_To do_
Using the records below, repeat exactly the lines from the one holding "none; stroke-linecap: round;" through the one holding "middle; dominant-baseline: central;", both ends included, and no others.

(Beginning of Data to use)

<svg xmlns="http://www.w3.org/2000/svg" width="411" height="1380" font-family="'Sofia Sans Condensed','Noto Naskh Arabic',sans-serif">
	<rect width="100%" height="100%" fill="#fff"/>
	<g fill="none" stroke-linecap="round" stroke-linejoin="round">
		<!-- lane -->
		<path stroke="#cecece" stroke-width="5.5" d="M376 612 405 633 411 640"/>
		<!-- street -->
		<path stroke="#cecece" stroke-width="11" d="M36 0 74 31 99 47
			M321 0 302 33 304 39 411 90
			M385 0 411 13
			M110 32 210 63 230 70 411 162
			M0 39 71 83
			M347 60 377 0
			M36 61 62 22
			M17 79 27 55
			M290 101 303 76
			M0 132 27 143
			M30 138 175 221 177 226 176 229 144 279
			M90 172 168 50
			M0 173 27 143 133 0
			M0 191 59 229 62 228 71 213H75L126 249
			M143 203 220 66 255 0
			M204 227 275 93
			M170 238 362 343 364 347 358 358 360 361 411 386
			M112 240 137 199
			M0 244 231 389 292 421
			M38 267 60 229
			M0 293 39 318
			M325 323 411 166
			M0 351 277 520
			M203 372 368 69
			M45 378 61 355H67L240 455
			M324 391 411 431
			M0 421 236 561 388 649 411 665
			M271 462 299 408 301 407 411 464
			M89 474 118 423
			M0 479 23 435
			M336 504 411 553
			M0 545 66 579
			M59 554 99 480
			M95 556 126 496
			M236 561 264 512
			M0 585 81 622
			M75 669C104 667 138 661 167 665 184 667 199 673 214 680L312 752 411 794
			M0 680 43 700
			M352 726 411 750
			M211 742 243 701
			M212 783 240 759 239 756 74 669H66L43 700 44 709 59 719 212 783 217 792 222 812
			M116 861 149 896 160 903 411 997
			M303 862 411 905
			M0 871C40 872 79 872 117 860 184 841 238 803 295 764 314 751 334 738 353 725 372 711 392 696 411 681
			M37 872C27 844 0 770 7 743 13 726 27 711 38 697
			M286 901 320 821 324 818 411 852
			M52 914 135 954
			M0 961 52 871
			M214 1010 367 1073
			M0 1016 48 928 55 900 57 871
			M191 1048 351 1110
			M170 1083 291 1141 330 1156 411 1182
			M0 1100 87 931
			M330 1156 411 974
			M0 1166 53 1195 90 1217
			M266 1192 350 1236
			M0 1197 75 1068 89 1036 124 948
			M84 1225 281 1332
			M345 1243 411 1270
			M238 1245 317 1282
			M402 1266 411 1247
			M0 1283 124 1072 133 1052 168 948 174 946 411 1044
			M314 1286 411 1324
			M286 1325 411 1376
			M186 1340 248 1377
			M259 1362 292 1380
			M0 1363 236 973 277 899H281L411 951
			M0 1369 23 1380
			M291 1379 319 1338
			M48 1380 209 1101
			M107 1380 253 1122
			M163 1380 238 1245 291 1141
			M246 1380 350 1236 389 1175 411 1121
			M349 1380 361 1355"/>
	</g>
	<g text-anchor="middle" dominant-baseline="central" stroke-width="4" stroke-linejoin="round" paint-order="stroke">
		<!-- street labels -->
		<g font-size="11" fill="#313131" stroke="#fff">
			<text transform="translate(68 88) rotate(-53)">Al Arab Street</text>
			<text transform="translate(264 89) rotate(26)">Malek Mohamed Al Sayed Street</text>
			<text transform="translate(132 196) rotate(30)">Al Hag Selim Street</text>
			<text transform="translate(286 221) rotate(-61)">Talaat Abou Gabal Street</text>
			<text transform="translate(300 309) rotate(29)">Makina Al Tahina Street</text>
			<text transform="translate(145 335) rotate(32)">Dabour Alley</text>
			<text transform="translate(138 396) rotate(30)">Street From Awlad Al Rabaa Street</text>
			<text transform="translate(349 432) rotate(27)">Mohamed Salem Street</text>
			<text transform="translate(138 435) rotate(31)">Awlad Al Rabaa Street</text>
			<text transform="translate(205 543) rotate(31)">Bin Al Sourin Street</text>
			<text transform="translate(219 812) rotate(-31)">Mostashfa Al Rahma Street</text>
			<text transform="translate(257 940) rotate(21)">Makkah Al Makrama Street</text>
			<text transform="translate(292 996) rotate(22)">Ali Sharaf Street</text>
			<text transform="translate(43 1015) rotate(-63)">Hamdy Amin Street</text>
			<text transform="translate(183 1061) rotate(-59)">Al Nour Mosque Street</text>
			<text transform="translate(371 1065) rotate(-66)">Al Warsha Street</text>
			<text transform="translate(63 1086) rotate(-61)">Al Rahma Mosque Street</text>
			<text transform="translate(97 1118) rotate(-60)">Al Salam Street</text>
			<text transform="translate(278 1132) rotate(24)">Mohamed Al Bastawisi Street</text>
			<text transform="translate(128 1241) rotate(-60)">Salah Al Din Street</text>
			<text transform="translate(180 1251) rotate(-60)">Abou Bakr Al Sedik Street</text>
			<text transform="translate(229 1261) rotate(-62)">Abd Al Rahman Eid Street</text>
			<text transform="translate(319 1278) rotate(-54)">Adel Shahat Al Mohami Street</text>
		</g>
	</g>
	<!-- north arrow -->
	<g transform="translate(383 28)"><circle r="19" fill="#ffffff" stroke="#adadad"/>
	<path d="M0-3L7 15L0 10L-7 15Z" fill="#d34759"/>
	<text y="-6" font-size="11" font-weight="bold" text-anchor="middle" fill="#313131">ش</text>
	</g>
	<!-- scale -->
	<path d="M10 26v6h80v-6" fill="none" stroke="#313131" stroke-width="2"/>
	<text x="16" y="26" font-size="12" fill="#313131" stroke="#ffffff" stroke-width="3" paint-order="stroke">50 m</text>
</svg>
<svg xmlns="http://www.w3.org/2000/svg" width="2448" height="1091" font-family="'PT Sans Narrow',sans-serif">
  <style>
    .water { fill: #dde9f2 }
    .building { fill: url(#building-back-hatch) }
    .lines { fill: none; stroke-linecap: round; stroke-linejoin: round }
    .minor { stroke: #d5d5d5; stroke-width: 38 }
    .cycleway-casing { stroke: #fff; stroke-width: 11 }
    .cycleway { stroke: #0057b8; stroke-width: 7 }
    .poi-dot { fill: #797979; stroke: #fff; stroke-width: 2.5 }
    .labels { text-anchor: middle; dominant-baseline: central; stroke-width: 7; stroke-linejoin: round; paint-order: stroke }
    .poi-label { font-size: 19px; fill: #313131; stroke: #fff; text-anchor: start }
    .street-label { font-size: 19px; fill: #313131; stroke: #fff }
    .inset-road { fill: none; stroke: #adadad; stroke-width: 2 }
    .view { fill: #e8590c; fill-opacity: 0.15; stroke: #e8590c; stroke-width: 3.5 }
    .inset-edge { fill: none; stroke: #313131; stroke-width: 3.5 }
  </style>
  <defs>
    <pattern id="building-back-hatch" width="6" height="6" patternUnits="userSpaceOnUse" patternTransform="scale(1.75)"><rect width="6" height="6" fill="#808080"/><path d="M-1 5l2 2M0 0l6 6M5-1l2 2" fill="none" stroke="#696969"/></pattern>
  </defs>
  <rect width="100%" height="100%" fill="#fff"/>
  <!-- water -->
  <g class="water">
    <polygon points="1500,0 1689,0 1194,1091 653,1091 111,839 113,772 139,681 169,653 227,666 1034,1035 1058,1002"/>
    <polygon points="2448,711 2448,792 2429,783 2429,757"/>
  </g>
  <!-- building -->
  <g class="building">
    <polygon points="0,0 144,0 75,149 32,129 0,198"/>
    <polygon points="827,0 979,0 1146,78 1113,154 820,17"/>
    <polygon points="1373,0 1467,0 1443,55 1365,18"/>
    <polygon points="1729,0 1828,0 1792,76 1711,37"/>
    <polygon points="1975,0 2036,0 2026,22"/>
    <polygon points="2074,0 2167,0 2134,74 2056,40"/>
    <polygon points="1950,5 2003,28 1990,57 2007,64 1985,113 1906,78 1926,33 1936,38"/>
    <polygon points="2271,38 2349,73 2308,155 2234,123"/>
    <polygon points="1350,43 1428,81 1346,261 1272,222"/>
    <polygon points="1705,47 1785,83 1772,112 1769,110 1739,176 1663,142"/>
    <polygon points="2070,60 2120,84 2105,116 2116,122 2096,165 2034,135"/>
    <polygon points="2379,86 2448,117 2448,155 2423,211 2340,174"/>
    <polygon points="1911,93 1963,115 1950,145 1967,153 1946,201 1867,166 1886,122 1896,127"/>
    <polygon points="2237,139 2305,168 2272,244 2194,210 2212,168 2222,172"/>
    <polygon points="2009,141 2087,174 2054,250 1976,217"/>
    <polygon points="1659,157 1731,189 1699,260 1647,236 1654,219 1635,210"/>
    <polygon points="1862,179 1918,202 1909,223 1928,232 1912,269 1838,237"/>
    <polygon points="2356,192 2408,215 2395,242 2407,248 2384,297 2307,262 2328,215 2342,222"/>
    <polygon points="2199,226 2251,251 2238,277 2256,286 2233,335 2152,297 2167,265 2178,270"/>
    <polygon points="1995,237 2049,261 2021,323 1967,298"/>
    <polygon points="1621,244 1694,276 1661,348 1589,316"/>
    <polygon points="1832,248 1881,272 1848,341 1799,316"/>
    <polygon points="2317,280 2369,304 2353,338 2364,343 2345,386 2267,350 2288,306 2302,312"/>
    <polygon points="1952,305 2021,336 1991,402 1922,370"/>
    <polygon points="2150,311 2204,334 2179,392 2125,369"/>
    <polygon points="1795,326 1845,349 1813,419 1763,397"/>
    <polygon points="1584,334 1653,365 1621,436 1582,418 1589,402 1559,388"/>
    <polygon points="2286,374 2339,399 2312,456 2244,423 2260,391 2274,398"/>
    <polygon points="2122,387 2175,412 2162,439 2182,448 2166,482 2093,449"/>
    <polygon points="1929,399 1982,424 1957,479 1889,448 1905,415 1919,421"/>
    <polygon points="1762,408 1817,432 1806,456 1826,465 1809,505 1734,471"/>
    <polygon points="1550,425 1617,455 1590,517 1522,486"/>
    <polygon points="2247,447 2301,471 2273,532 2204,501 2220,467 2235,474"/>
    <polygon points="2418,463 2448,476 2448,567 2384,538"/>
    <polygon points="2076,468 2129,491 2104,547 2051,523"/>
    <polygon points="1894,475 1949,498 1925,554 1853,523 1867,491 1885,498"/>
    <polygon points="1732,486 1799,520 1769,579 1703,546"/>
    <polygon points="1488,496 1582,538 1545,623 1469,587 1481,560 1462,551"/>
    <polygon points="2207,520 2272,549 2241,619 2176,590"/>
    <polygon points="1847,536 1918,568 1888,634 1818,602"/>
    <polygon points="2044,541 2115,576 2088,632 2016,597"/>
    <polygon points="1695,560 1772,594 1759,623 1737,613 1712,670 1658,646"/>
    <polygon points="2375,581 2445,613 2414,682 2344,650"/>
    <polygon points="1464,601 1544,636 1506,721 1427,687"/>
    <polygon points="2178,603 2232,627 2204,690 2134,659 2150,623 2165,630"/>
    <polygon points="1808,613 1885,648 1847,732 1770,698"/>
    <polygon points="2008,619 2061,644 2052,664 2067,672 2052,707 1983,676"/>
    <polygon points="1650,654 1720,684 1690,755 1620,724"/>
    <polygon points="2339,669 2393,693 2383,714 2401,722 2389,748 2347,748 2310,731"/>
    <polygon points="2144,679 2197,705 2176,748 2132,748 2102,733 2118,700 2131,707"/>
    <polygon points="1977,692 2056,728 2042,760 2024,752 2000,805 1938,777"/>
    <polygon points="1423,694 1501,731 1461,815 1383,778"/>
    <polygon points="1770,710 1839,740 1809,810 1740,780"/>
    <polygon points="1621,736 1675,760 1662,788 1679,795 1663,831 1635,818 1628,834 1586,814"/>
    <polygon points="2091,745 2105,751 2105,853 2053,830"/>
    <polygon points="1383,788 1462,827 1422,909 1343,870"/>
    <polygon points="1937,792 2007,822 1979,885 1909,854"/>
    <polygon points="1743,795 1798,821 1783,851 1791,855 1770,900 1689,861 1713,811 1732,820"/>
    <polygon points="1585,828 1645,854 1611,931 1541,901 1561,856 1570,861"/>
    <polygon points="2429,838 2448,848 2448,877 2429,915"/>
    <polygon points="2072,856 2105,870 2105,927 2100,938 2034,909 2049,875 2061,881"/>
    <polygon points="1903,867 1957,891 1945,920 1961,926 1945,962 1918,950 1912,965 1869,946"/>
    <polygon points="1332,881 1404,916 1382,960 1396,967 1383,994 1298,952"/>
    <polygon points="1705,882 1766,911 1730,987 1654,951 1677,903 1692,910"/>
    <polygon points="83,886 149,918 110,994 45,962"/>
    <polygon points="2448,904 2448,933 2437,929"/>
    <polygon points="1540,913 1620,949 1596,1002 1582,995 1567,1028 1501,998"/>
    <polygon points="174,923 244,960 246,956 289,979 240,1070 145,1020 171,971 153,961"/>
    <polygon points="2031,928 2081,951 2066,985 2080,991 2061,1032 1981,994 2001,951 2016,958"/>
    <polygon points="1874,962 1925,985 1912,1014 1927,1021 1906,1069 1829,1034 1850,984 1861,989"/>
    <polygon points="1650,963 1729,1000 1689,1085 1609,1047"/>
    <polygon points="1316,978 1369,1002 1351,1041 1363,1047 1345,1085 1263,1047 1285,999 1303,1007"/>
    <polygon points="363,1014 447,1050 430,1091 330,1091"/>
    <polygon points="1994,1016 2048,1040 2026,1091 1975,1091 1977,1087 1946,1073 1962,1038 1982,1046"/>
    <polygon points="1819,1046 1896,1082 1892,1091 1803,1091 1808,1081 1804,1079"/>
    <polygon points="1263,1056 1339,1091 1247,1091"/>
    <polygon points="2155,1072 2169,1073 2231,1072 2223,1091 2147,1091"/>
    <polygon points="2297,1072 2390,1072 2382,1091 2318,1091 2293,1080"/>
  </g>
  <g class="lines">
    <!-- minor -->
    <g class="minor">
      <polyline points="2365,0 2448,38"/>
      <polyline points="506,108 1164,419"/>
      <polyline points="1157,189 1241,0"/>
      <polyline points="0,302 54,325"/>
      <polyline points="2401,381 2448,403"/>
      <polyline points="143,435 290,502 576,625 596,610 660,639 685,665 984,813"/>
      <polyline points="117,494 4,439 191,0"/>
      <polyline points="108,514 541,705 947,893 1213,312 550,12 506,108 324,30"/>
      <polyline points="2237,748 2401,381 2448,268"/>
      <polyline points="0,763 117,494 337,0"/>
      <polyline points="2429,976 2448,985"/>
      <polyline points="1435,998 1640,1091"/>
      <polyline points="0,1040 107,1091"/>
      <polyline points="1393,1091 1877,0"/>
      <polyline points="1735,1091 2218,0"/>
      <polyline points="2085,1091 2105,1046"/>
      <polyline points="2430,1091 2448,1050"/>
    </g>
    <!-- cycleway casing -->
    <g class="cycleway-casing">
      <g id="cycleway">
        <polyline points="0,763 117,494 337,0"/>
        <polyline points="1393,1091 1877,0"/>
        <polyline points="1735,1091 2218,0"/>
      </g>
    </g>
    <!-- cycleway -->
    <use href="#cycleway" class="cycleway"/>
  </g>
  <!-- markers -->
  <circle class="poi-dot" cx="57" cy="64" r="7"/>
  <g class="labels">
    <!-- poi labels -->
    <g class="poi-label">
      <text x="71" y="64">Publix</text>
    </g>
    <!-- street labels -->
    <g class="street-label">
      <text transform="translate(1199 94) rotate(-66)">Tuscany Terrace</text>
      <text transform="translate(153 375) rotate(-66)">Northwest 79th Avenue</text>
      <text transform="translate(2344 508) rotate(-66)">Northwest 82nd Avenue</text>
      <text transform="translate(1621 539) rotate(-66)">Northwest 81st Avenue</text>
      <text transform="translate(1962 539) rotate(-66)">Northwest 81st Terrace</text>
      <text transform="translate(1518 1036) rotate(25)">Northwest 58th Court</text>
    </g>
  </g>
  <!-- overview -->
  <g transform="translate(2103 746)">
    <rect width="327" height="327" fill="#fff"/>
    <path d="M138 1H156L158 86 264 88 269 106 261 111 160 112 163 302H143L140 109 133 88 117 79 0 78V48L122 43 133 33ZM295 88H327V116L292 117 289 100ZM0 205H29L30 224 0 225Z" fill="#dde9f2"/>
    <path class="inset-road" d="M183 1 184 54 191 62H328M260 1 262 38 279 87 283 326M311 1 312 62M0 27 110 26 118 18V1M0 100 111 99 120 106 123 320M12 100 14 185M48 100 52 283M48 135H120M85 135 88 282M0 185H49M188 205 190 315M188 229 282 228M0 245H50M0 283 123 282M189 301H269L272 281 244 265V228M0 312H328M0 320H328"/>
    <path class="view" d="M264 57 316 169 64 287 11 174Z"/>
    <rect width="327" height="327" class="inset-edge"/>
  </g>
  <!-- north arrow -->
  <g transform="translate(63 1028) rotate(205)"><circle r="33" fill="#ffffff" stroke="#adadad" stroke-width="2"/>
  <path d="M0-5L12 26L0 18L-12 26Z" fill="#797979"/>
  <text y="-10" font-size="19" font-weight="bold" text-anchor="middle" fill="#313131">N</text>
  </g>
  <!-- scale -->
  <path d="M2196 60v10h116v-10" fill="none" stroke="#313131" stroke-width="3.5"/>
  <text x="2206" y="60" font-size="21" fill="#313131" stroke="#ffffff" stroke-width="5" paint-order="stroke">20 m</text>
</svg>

(End of Data to use)

_Solution for this exercise_
    .lines { fill: none; stroke-linecap: round; stroke-linejoin: round }
    .minor { stroke: #d5d5d5; stroke-width: 38 }
    .cycleway-casing { stroke: #fff; stroke-width: 11 }
    .cycleway { stroke: #0057b8; stroke-width: 7 }
    .poi-dot { fill: #797979; stroke: #fff; stroke-width: 2.5 }
    .labels { text-anchor: middle; dominant-baseline: central; stroke-width: 7; stroke-linejoin: round; paint-order: stroke }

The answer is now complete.